In other court action
• The high court on Monday rejected a civil rights challenge from a group of African-American shoppers alleging overly intrusive store surveillance. The justices without comment decided not to intervene.
At issue was what a minority shopper must show, under federal law, to prove a retailer actively and intentionally obstructed his or her efforts, making any purchase impossible.
Thirteen shoppers in Columbia, Missouri, alleged employees and managers at a Dillard's department store singled them out for scrutiny and surveillance.
Former store employees testified managers were "especially aggressive" in monitoring African-American customers and that white patrons were given preferential treatment over blacks when caught shoplifting. One worker said when some African-Americans entered the store, the security code "44" was regularly announced over the store intercom.

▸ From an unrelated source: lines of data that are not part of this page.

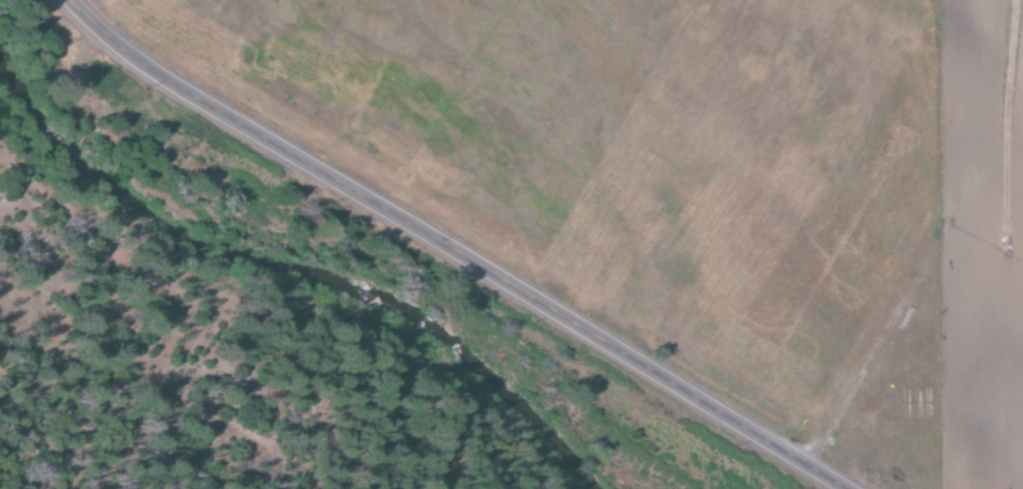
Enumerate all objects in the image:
road: (451, 252)
river: (312, 269)

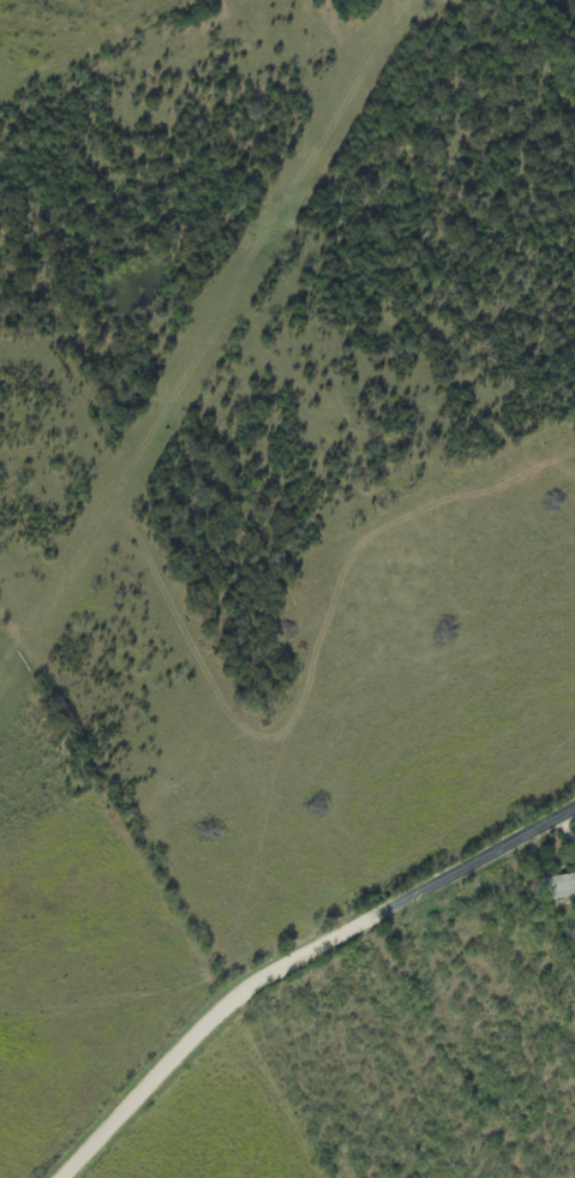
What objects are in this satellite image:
building: (562, 887)
road: (297, 963)

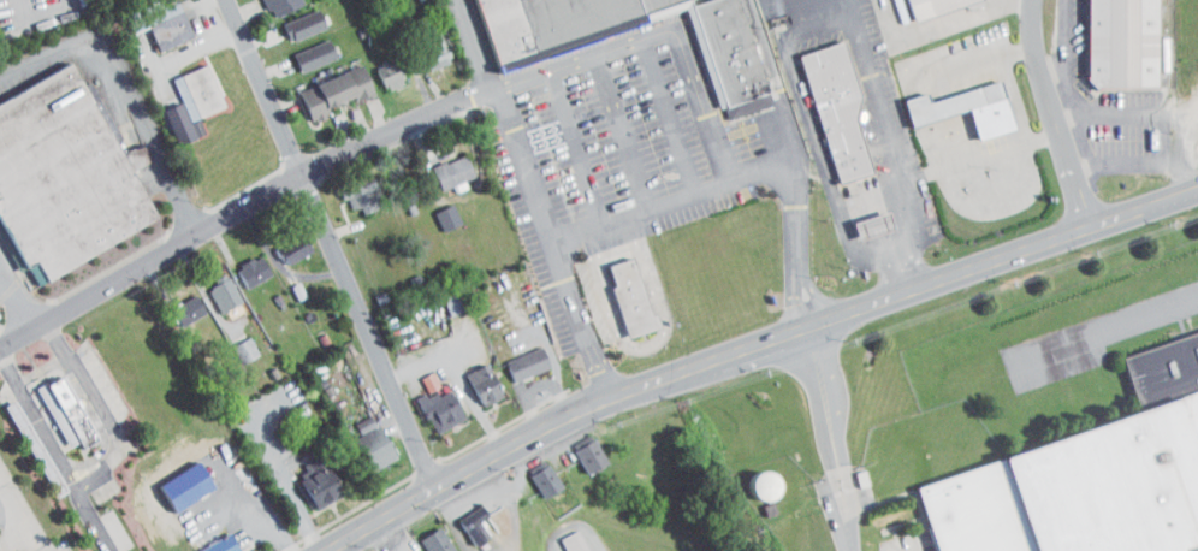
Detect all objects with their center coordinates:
building: (265, 2)
building: (659, 6)
building: (933, 6)
road: (26, 9)
building: (291, 17)
building: (154, 18)
building: (548, 24)
building: (1125, 42)
building: (422, 43)
road: (473, 45)
road: (1066, 45)
building: (300, 47)
building: (733, 50)
building: (377, 66)
building: (321, 83)
road: (783, 90)
road: (123, 91)
building: (179, 95)
road: (701, 97)
building: (954, 100)
building: (839, 107)
road: (670, 114)
road: (1123, 114)
road: (1053, 116)
road: (624, 129)
road: (815, 132)
road: (894, 143)
road: (579, 146)
road: (1181, 150)
parking lot: (595, 156)
building: (440, 164)
road: (1126, 164)
building: (66, 174)
building: (347, 187)
road: (656, 205)
building: (435, 209)
road: (230, 211)
building: (860, 217)
building: (874, 225)
gas station: (874, 225)
building: (281, 241)
road: (553, 243)
road: (336, 245)
building: (240, 263)
building: (210, 286)
building: (617, 289)
road: (5, 290)
building: (633, 298)
road: (17, 299)
building: (174, 302)
parking lot: (1, 307)
road: (1113, 330)
building: (233, 342)
road: (758, 345)
building: (515, 356)
road: (45, 369)
building: (417, 374)
building: (471, 377)
building: (108, 386)
building: (429, 402)
building: (53, 404)
road: (105, 408)
road: (92, 409)
building: (73, 411)
road: (39, 420)
building: (360, 438)
road: (834, 438)
building: (24, 441)
building: (37, 445)
building: (578, 448)
building: (533, 473)
building: (305, 474)
road: (283, 478)
building: (751, 478)
building: (1080, 489)
road: (257, 509)
road: (22, 511)
building: (463, 518)
road: (94, 520)
building: (425, 537)
building: (566, 538)
building: (206, 541)

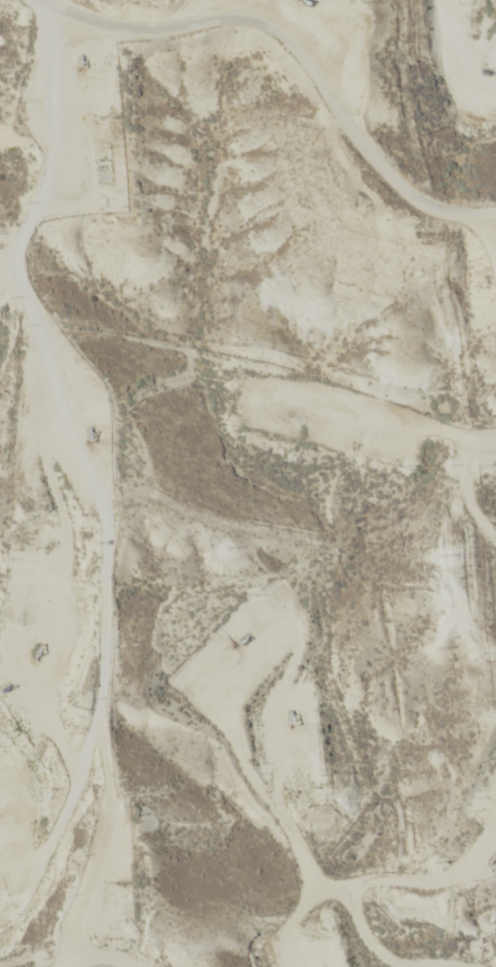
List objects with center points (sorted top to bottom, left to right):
road: (263, 15)
road: (284, 53)
road: (64, 113)
road: (162, 519)
road: (388, 838)
road: (109, 850)

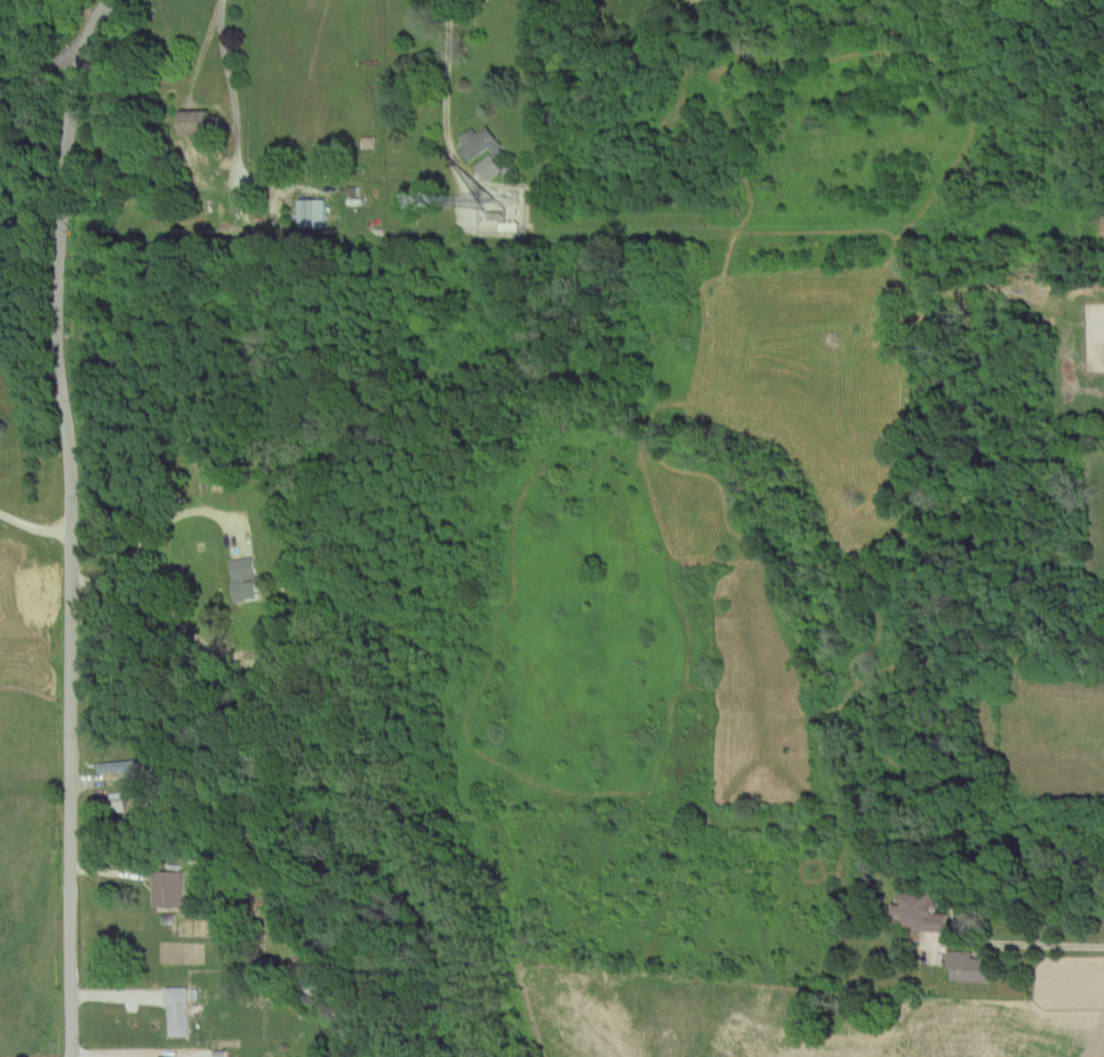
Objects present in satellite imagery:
road: (192, 56)
road: (41, 82)
road: (443, 87)
building: (193, 120)
road: (226, 129)
building: (479, 141)
building: (488, 165)
building: (309, 211)
road: (69, 524)
road: (33, 527)
road: (151, 536)
building: (242, 577)
building: (119, 766)
building: (116, 800)
building: (166, 887)
building: (919, 910)
road: (1019, 942)
building: (966, 965)
building: (176, 1010)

Dillard's, a Little Rock, Arkansas-based chain, has about 330 stores in 29 states, according to its Web site. The store denies any intentional discrimination against any of its customers.
A federal judge initially dismissed most of the claims, saying the store did not "interfere" directly in shoppers' ability to "contract" or purchase items.
A federal appeals court in St. Louis, Missouri, eventually agreed, concluding under federal law, such surveillance was not illegal if store managers did not completely "thwart" the purchase by refusing to sell.
• Also Monday, the court passed up a chance to delve into a free-speech case over the content of a school library book that has split many in South Florida's Cuban-American community.
At issue was how far federal courts may go when questioning the judgment of school boards exercising their discretion over the kind of educational material available to students.
The justices turned aside the legal challenge without explanation.
The book in this case was a nonfiction classroom text, "Vamos a Cuba" and its English-language counterpart, "A Visit to Cuba," available in Miami-area schools and across the state. It is part of a series of formulaic books looking at the history, geography, people and culture of other nations. The 32-page book targets readers ages 4 to 8 and includes pictures along with such lines as, "Most Cubans live in cities" and "People in Cuba eat, work, and go to school like you do."
In 2006, parent Juan Amador demanded the text be removed from the Marjory Stoneman Douglas Elementary School library, saying it was not truthful and "portrays a life in Cuba that does not exist."
Amador said he was a former political prisoner in Cuba and believed "Vamos a Cuba" omitted and sanitized what he termed oppression and poverty in the communist nation.
He persuaded the school board to remove the book. The 6-3 board vote came in a politically charged environment, with heated comments in public forums, mostly in opposition to the book. Some board members said they feared for their personal safety if they voted to keep the book in circulation.
After that decision, other parents and student groups sued, supported by the American Civil Liberties Union, asking the book be put back. A federal judge ultimately agreed, enjoining officials from taking it off the shelves.
But a federal appeals court in Atlanta, Georgia, later ruled school officials had the power to remove the material, based on factual content.
"Whatever else it prohibits, the First Amendment does not forbid a school board from removing a book because it contains factual inaccuracies, whether they be of commission or omission," the appeals panel wrote.